Markets will keenly look at fiscal deficit figures, revenues and expenditure announcements of the government. Besides, the focus of the market will be if government will tax equities by either increasing period of long-term or introducing capital gains tax. As we are likely to move into general elections by early 2019, this budget is likely to be last major policy, hence the focus will be if government will focus on populist schemes or reining in the fiscal deficit.

With the Government proposing major reforms in the infrastructure space through Real Estate Regulation Act, Affordable housing, PSU bank recapitalisation, ”Bharat Mala” etc., what is your long term outlook on the infra  sector?

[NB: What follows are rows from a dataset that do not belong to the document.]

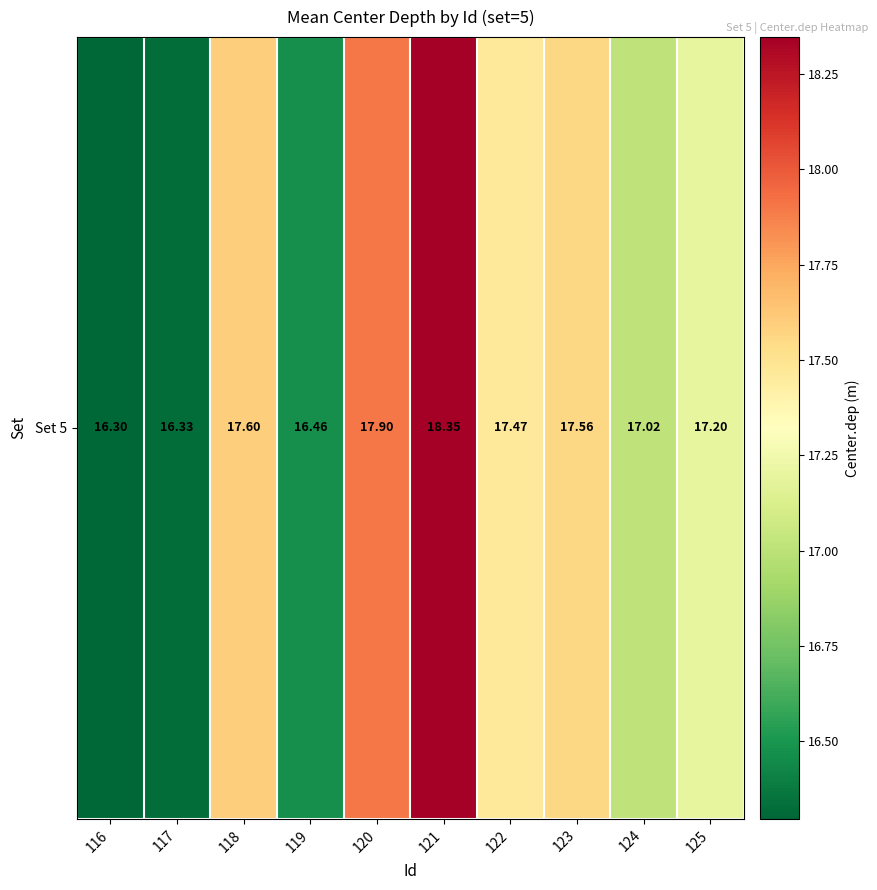

List the labels in order of value, largest first.

121, 120, 118, 123, 122, 125, 124, 119, 117, 116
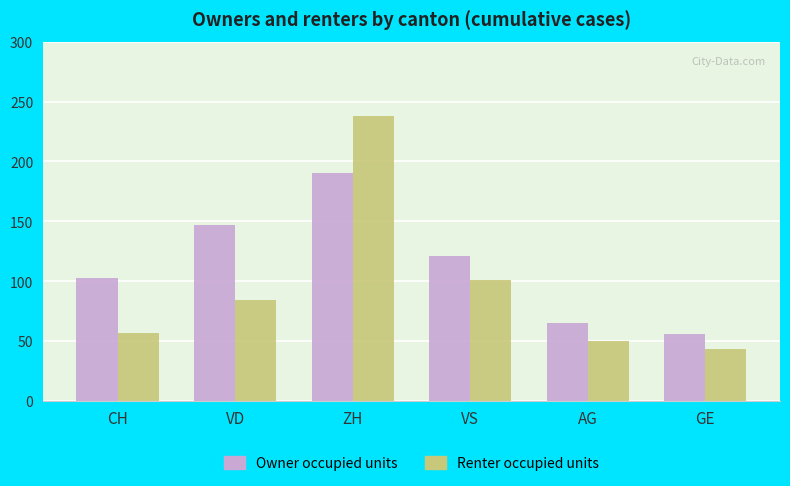

Are the bars horizontal?

No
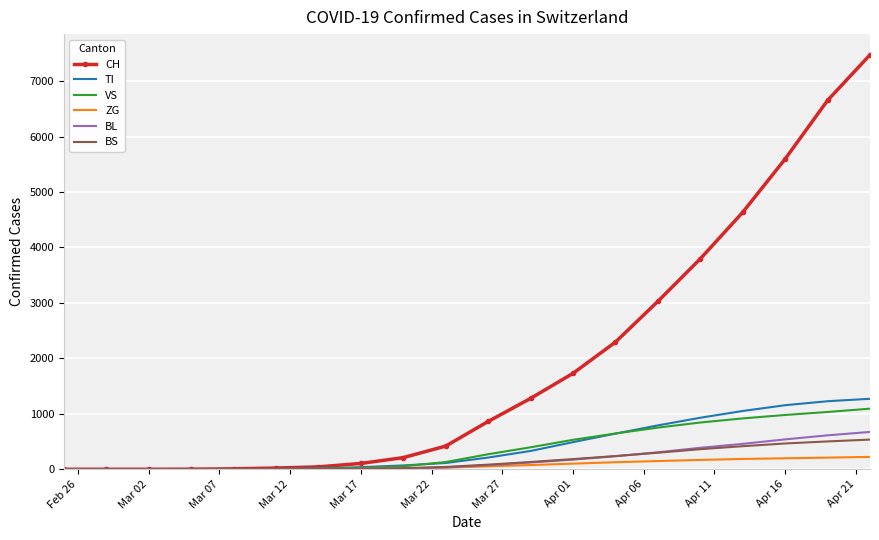

What is the highest value of the ZG series?

223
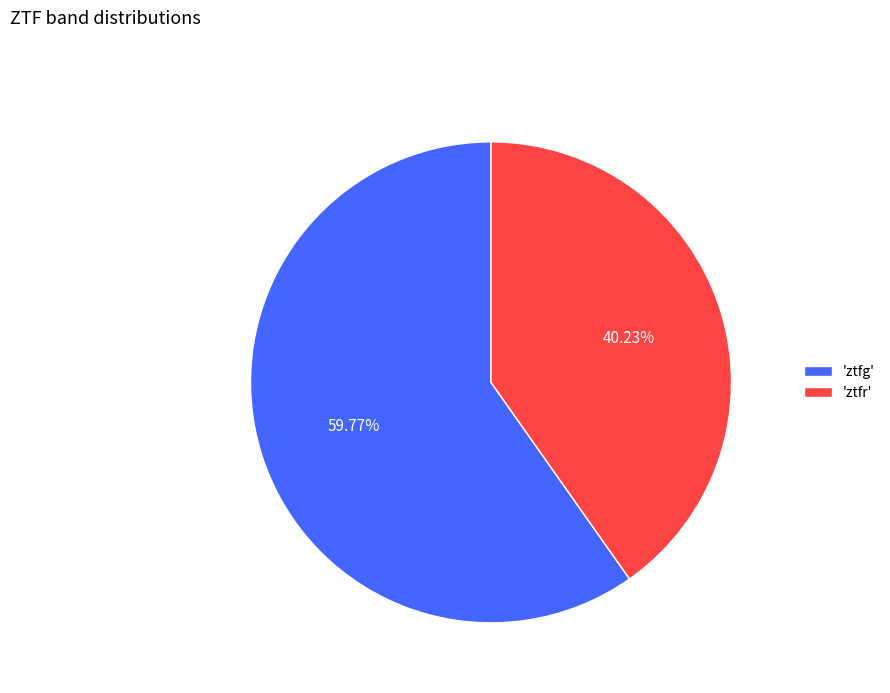

Which has a higher value, 'ztfg' or 'ztfr'?

'ztfg'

We are enthused by recent initiatives in the infrastructure space. While government spending had improved significantly from FY16, there are initial signs of private capex revival as well. Recent initiatives of PSUB recap also help flow of credit to infrastructure space. Besides, as we approach elections in 2019, we are likely to see faster execution in this space.

According to you, how are the recent reform initiatives in the mutual fund industry likely to influence the future performance of the funds?

Streamlining of fund mandates is a welcome step and will help alignment of investor expectations with fund mandates, and thus help in improved financial planning. While there may be some changes in portfolios, as funds completely adhere to the mandates, longer term fund performance will continue to remain in favour of process oriented fund houses backed by sound fundamental research, as has been the case in the past.